Le chlore cerné par les arbres

Pour mieux combattre la pollution, il est important de bien comprendre son origine et son évolution. La dendrochimie propose des techniques que Michel Chalot, au laboratoire Chrono-environnement, utilise de façon originale pour retracer l’historique de pollution d’un site à partir de la mémoire de ses arbres. « La pollution est absorbée par les feuilles et les racines, elle est enregistrée dans les tissus de l’arbre, et lisible dans les cernes de son tronc. » Les saules et les peupliers, réputés pour être les meilleurs indicateurs, sont « interrogés » à différentes distances sur le site pour mesurer la diffusion de la pollution à partir d’une source située à 12 m de profondeur. Les relevés s’effectuent également à proximité des piézomètres de contrôle pour établir des comparaisons entre les données du sol et de la végétation. De très fines carottes sont prélevées au cœur de l’arbre pour une datation année par année, et des ponctions sont réalisées juste sous l’écorce pour établir le bilan de pollution actuel. Six mille échantillons seront ainsi recueillis et les données traitées par un logiciel tout spécialement mis au point. Des données transmises ensuite à un laboratoire spécialisé en Suède pour analyse de l’élément chlore. « La méthode est applicable à différents cas de pollution, comme les métaux lourds, les hydrocarbures et les PCB », explique Michel Chalot.
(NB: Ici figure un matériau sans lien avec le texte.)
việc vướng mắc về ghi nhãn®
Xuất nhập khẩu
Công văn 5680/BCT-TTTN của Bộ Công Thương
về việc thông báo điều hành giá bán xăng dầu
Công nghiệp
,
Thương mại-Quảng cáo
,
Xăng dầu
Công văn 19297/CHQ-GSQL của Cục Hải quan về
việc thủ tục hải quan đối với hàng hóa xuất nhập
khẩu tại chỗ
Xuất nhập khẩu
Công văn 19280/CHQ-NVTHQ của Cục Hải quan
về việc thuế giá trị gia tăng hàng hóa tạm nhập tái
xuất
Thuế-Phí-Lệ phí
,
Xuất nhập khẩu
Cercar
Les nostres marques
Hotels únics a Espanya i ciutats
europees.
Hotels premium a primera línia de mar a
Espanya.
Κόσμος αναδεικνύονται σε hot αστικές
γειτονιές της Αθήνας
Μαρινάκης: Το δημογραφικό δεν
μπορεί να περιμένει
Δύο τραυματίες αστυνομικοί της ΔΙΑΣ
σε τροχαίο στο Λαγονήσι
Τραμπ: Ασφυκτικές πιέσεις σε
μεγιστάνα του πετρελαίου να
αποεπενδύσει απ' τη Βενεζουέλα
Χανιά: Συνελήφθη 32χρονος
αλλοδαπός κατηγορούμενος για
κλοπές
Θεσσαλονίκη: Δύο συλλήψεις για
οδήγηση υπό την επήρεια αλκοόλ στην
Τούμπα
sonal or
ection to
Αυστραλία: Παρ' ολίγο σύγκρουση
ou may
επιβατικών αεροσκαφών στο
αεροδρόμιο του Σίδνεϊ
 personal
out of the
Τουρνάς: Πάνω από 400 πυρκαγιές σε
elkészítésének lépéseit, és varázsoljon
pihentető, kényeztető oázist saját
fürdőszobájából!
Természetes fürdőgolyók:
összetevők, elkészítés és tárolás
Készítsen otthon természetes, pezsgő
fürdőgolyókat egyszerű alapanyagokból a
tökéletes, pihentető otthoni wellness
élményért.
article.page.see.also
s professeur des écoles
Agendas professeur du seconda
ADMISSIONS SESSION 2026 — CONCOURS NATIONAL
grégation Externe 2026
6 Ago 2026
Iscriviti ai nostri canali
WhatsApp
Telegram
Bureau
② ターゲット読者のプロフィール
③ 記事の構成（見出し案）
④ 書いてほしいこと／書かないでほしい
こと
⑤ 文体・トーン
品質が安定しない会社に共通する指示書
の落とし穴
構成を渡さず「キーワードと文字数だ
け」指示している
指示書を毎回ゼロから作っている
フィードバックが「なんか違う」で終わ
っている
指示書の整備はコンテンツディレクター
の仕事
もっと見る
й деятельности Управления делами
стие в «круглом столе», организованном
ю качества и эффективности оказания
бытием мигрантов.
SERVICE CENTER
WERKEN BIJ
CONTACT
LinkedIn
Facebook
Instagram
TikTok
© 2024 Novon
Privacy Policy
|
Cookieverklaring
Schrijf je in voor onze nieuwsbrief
Sur le site de SOLVAY, la méthode permettra de mesurer la dispersion du chlore, de dater les épisodes de pollution et de mettre en relation ces informations avec le contexte de l’entreprise pour mieux comprendre les conditions d’apparition et de diffusion de la pollution.

Article paru dans le numéro 254 du journal en direct de septembre-octobre 2014.